Cooking has been a second career for Fatell, who came to Washington 10 years ago to work on Barack Obama’s 2008 presidential campaign after graduating from the University of Pittsburgh. She then worked for several nonprofit and social justice organizations before opening the Grassroots Gourmet bakery in 2011 in the city’s Bloomingdale neighborhood.

“I liked baking, and after a while enough people said, You’re really good at that, I would totally pay for a cake or whatever,’” she said.

Business was good. But Fatell was working 12-hour days with a small staff. She was paying her workers what she saw as fair wages, but was unsure she would be able to continue to do so. She tried to sell the company, but to no avail.

“I wanted to have a house and a family,” she said. “How is the shop going to run if I’m pregnant, or how am I going to support my partner if she gets pregnant?”

Fatell closed Grassroots Gourmet last December and went in search of a job that combined food and leadership. A friend sent her a job posting from OneTable.

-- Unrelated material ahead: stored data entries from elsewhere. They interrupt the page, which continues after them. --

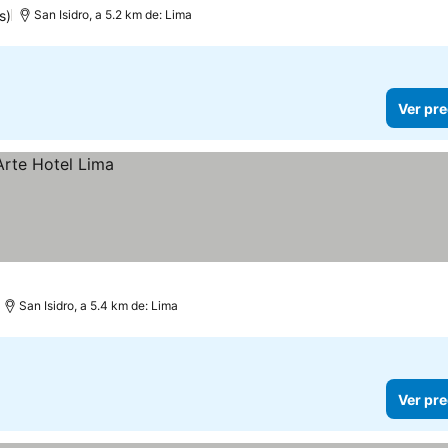
s)
San Isidro, a 5.2 km de: Lima
Ver pre
San Isidro, a 5.4 km de: Lima
Ver pre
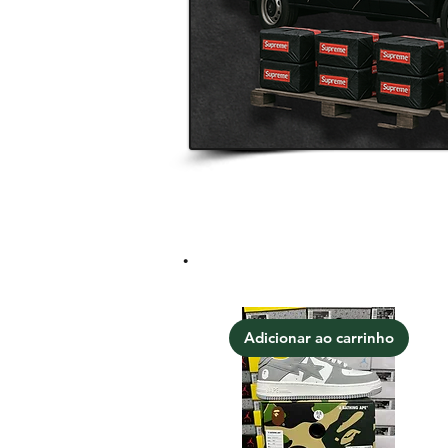
.
Adicionar ao carrinho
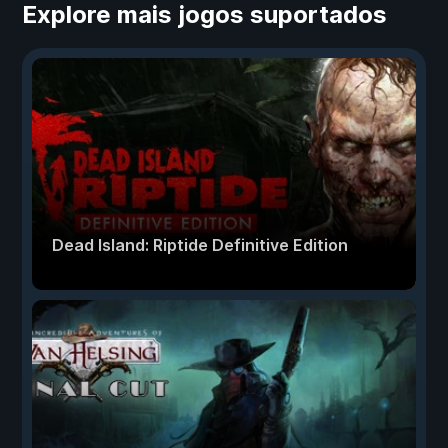
Explore mais jogos suportados
Dead Island: Riptide Definitive Edition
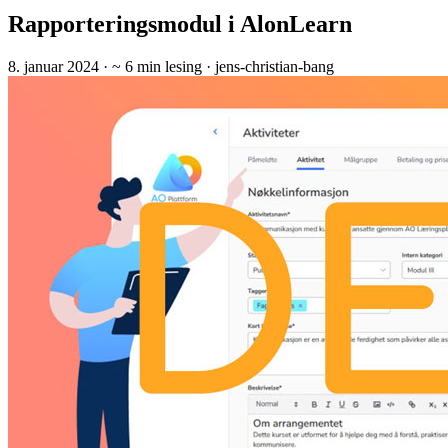
Rapporteringsmodul i AlonLearn
8. januar 2024
· ~ 6 min lesing
· jens-christian-bang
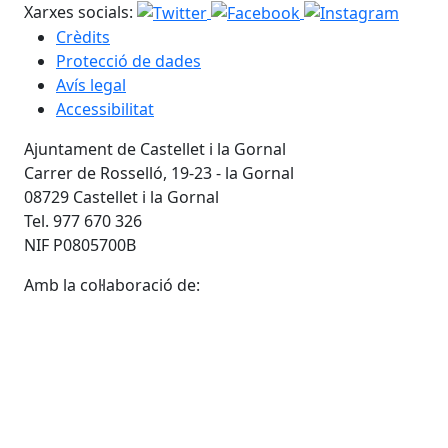
Xarxes socials:
Crèdits
Protecció de dades
Avís legal
Accessibilitat
Ajuntament de Castellet i la Gornal
Carrer de Rosselló, 19-23 - la Gornal
08729 Castellet i la Gornal
Tel. 977 670 326
NIF P0805700B
Amb la col·laboració de:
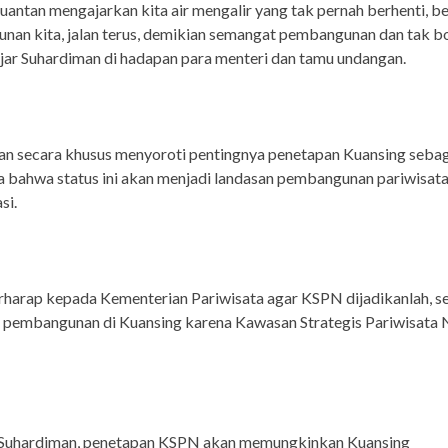
uantan mengajarkan kita air mengalir yang tak pernah berhenti, be
an kita, jalan terus, demikian semangat pembangunan dan tak b
jar Suhardiman di hadapan para menteri dan tamu undangan.
an secara khusus menyoroti pentingnya penetapan Kuansing seba
a bahwa status ini akan menjadi landasan pembangunan pariwisat
si.
harap kepada Kementerian Pariwisata agar KSPN dijadikanlah, s
pembangunan di Kuansing karena Kawasan Strategis Pariwisata N
Suhardiman, penetapan KSPN akan memungkinkan Kuansing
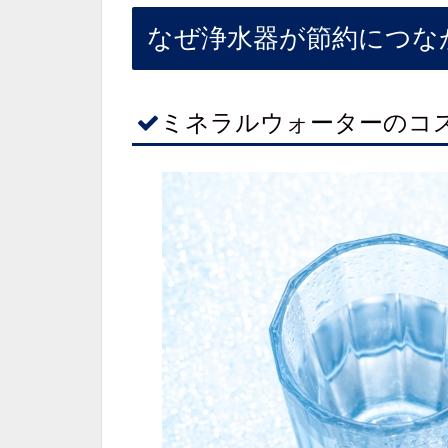
なぜ浄水器が節約につな
ミネラルウォーターのコ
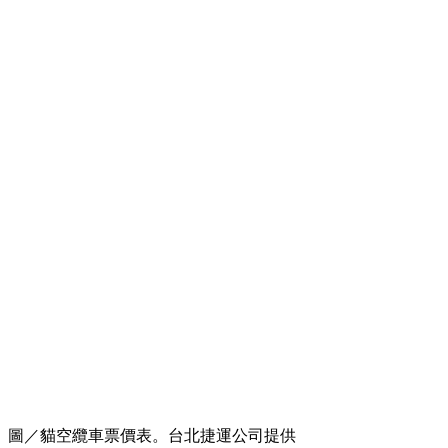
圖／貓空纜車票價表。台北捷運公司提供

“I looked at the job on paper. It was food and organizing and Jews, and I was like, ‘This is right up my alley.’”

Fatell said her job is a “combination of hands-on learning, Jewish learning and some cool food stuff.” A recent example was a pickling workshop she led in Pittsburgh last month: Noshpitality.

“They learned to pickle, they learned to make kraut and then we talked about why our people eat pickled foods,” she said. “What’s going on? Why do we eat fermented foods?”

As for Fatell’s own culinary talents, much is self-taught, and she recommends first-time cooks follow a couple of rules that she uses when cooking a new dish.

“I always tell people, if you’re making a recipe you’ve never made before, take the book and leave the kitchen, and go read the recipe,” she said. “And then read it again. And check your cupboard to make sure you have everything.”

Fatell and her wife, Kelsey Ryland, were married Oct. 14. They bought their house over the summer to be able to entertain. They are members of the community-supported agriculture organization Hungry Harvest, which delivers produce that has been rescued from other farms and would otherwise go to waste.

“It’s 10 bucks and you get a whole box of stuff,” Fatell said. “This week we got two apples, a whole bunch of little potatoes, onions, lettuce and broccoli. You know, just stuff that’s local and isn’t going to get eaten.”

As Fatell finished making a simple syrup for a cocktail she was pouring, she smiled at the thought of how things have turned out.

“I just feel like a foodie nerd,” she said. “You know people have hobbies, and sometimes hobbies turn into your job? I feel very lucky to be able to do that.”